- **Instruction**:
Within the entries below, count the lines that hold the string "поръчка" and give only that number.

= = = =

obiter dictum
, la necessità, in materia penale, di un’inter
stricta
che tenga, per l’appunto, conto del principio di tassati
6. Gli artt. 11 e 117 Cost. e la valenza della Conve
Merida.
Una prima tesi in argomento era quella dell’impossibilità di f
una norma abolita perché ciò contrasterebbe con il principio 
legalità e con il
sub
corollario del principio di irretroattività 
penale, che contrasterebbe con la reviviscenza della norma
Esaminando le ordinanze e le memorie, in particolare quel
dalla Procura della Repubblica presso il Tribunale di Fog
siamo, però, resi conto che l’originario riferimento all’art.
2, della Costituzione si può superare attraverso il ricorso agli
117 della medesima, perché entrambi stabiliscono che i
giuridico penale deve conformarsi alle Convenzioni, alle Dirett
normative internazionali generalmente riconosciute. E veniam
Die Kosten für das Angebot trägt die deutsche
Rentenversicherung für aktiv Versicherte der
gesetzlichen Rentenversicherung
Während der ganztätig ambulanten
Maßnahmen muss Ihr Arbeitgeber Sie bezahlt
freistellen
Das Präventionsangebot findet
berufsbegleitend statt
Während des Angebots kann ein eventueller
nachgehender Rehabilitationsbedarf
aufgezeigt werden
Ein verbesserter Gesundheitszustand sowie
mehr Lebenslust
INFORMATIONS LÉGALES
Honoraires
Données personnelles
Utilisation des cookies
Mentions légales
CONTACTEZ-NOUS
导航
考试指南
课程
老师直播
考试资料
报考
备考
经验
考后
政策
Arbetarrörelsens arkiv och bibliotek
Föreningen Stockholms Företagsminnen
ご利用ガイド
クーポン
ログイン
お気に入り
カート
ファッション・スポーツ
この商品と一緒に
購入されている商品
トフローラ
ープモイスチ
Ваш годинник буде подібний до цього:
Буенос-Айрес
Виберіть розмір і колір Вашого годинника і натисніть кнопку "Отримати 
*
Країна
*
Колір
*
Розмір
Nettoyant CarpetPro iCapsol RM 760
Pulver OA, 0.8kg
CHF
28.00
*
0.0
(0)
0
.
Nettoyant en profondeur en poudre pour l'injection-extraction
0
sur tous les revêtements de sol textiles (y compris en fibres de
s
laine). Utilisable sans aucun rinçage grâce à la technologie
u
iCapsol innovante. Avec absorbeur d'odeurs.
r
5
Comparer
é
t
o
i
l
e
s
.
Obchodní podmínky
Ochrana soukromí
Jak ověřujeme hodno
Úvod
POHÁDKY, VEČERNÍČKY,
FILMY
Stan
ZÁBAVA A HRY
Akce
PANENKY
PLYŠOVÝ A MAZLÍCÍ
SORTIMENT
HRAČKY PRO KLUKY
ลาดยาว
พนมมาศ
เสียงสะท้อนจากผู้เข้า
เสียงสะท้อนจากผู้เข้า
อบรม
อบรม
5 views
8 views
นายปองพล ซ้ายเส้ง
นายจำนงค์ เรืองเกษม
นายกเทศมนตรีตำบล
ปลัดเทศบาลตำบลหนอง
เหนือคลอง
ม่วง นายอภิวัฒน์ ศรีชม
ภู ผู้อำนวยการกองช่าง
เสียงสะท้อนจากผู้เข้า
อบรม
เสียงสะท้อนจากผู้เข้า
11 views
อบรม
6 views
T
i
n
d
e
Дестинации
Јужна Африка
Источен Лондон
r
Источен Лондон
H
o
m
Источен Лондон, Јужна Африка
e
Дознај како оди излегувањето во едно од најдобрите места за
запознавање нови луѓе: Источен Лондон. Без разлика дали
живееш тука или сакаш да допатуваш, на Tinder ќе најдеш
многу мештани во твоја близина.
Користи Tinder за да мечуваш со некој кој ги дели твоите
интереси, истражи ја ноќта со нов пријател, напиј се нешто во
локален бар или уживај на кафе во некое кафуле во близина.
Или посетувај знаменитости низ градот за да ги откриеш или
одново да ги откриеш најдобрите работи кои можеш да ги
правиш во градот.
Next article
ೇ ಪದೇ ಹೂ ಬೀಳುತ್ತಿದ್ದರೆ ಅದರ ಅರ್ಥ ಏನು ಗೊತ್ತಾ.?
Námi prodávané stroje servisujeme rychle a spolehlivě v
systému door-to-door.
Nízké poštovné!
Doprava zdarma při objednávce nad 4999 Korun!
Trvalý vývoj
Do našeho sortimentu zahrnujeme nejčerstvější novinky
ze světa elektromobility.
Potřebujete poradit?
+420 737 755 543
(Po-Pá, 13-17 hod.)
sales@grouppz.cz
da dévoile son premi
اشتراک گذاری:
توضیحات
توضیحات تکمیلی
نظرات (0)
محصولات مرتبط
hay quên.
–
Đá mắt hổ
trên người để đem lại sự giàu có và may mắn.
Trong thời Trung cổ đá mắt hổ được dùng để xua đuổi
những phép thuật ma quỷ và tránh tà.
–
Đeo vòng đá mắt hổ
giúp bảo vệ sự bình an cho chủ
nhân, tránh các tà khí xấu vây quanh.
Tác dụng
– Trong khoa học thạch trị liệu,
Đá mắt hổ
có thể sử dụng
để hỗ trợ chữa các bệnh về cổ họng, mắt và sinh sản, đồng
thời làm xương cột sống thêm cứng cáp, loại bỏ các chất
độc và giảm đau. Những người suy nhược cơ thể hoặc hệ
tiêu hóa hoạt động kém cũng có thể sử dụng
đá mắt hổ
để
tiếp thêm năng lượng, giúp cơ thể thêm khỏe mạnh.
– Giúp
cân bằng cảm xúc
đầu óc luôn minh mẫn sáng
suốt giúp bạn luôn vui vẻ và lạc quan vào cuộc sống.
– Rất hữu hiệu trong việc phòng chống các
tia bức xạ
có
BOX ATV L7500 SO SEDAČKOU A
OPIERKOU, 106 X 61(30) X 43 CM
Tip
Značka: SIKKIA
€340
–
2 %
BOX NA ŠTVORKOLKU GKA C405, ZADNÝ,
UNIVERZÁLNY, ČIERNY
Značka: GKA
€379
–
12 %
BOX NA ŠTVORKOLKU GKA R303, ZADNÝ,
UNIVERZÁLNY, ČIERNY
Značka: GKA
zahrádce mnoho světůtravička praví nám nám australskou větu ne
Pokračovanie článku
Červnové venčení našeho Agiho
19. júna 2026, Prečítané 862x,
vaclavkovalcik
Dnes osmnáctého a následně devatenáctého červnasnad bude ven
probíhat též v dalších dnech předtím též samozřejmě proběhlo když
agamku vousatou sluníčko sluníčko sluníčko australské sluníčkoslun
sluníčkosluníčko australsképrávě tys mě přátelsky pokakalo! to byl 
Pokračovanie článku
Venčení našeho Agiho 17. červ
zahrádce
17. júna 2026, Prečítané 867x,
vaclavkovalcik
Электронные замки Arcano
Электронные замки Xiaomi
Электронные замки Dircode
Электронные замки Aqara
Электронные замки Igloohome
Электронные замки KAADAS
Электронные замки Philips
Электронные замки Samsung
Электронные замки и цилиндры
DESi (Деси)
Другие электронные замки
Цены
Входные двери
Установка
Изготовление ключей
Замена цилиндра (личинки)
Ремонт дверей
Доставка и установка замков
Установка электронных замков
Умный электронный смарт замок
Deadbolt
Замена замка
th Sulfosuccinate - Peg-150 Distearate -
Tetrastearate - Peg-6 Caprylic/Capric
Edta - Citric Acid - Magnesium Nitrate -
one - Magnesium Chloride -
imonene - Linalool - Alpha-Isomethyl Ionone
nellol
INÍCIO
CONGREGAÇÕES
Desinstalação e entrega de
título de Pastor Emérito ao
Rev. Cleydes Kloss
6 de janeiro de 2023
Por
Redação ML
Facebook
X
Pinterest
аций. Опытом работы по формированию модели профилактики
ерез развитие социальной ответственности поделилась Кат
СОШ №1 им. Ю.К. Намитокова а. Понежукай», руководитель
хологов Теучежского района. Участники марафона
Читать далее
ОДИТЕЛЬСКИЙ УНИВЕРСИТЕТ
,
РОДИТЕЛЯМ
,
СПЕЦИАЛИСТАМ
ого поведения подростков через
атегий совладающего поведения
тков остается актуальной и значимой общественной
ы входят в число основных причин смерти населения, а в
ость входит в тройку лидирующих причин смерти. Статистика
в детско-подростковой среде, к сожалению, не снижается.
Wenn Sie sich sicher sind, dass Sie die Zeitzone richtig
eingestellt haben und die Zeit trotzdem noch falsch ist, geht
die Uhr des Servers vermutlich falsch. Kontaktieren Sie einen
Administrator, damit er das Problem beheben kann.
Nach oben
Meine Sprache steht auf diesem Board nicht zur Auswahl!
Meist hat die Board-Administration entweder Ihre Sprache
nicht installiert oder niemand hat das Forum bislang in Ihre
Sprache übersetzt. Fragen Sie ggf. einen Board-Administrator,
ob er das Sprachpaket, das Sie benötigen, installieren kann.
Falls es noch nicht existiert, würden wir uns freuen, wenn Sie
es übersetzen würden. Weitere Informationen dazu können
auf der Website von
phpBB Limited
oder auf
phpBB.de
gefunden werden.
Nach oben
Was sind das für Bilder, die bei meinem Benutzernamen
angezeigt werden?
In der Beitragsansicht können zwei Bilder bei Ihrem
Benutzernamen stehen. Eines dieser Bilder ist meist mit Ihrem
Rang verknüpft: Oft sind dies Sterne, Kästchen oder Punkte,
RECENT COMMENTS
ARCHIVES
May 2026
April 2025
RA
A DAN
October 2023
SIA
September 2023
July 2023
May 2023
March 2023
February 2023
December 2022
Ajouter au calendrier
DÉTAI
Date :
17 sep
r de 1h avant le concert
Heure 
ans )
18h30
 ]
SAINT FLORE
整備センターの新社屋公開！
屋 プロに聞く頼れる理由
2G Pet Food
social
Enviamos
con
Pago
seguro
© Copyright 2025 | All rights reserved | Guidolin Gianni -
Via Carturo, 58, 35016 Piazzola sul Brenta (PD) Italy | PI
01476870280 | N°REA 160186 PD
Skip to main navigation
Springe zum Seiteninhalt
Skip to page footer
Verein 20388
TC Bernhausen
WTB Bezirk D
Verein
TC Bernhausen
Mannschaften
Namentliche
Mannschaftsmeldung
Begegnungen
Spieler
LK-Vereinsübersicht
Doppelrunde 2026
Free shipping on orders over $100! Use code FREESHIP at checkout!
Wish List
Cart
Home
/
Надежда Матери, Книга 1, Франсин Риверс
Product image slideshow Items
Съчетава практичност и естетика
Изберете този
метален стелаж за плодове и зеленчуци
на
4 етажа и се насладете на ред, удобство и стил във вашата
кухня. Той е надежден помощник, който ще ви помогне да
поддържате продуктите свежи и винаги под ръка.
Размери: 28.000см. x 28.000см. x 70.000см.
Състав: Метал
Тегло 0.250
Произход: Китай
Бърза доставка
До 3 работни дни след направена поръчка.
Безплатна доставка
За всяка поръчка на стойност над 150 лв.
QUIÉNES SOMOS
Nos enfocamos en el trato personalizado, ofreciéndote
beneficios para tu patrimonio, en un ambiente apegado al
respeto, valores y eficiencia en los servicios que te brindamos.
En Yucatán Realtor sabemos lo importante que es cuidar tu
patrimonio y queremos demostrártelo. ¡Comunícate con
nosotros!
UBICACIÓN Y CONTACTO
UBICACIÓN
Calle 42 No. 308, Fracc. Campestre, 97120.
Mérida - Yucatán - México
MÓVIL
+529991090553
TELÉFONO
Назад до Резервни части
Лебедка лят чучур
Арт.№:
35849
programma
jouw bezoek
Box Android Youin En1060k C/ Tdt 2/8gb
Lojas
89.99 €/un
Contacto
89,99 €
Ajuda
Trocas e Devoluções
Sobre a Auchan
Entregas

= = = =

- **Answer section**:
2